Data records

*** Begin section ***

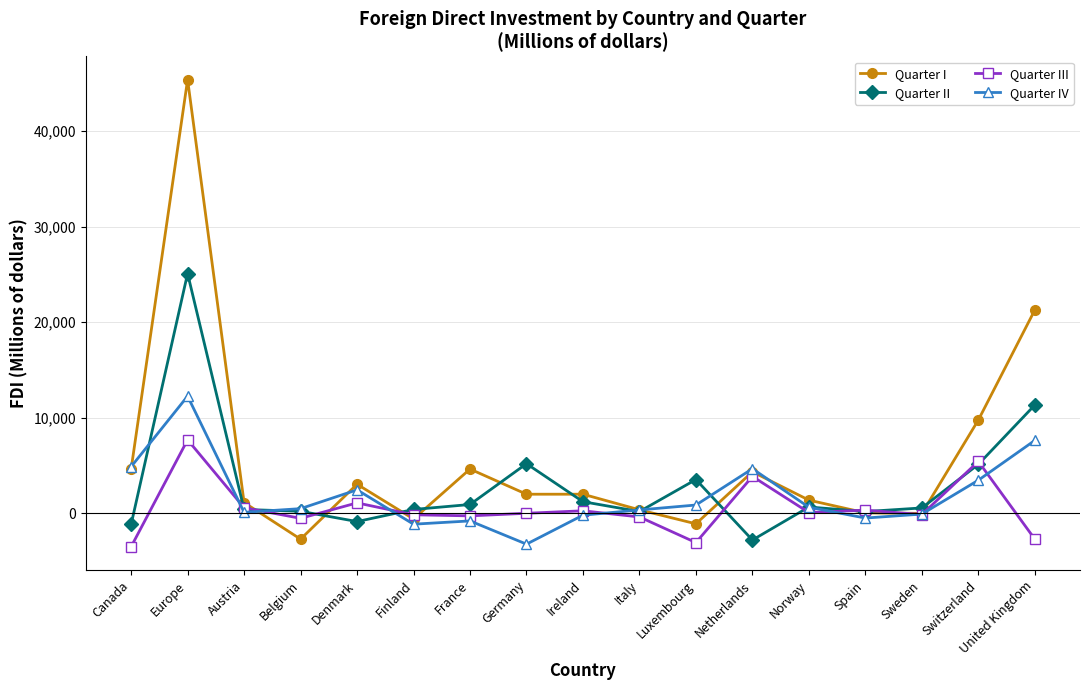

Which series has the largest range (max minus min)?

Quarter I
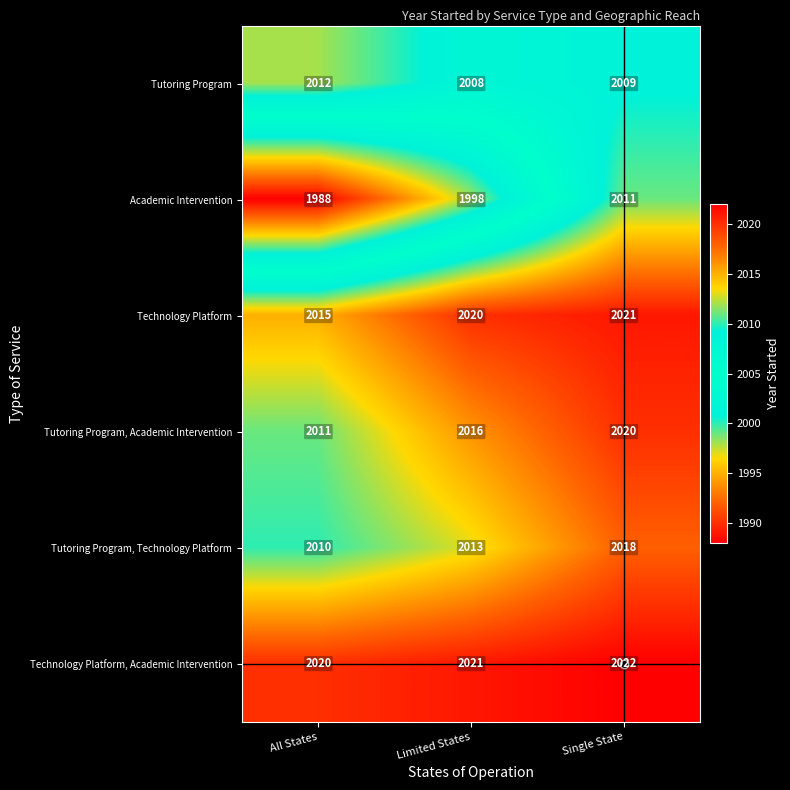

Between All States and Single State, which series saw the biggest shift?

Academic Intervention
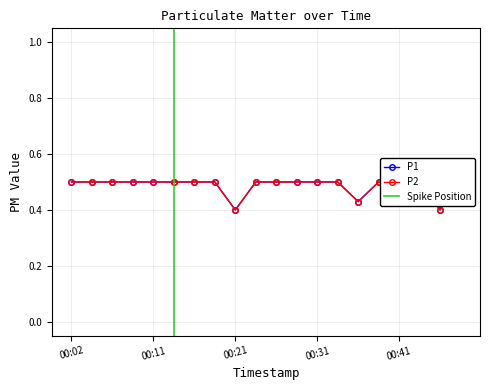

At which label is P2 closest to 0?

00:21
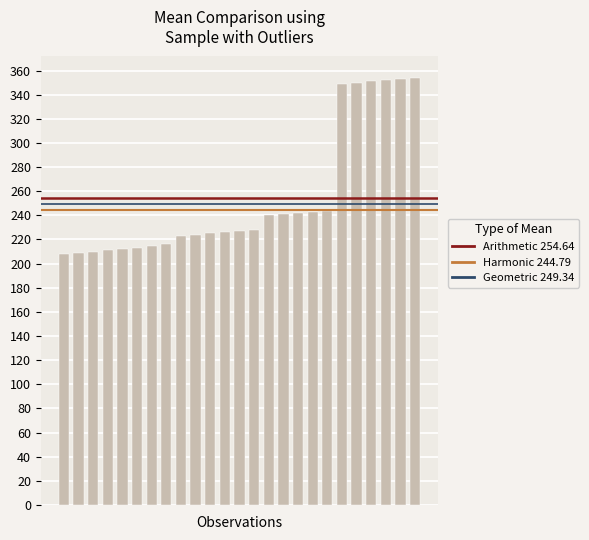

Are the bars horizontal?

No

*** End section ***

What is required
Express the records as a JSON list of strings with one string per line, omitting blank lines and the picture lines.

Your solution
[
  "Which series has the largest range (max minus min)?",
  "Quarter I",
  "Between All States and Single State, which series saw the biggest shift?",
  "Academic Intervention",
  "At which label is P2 closest to 0?",
  "00:21",
  "Are the bars horizontal?",
  "No"
]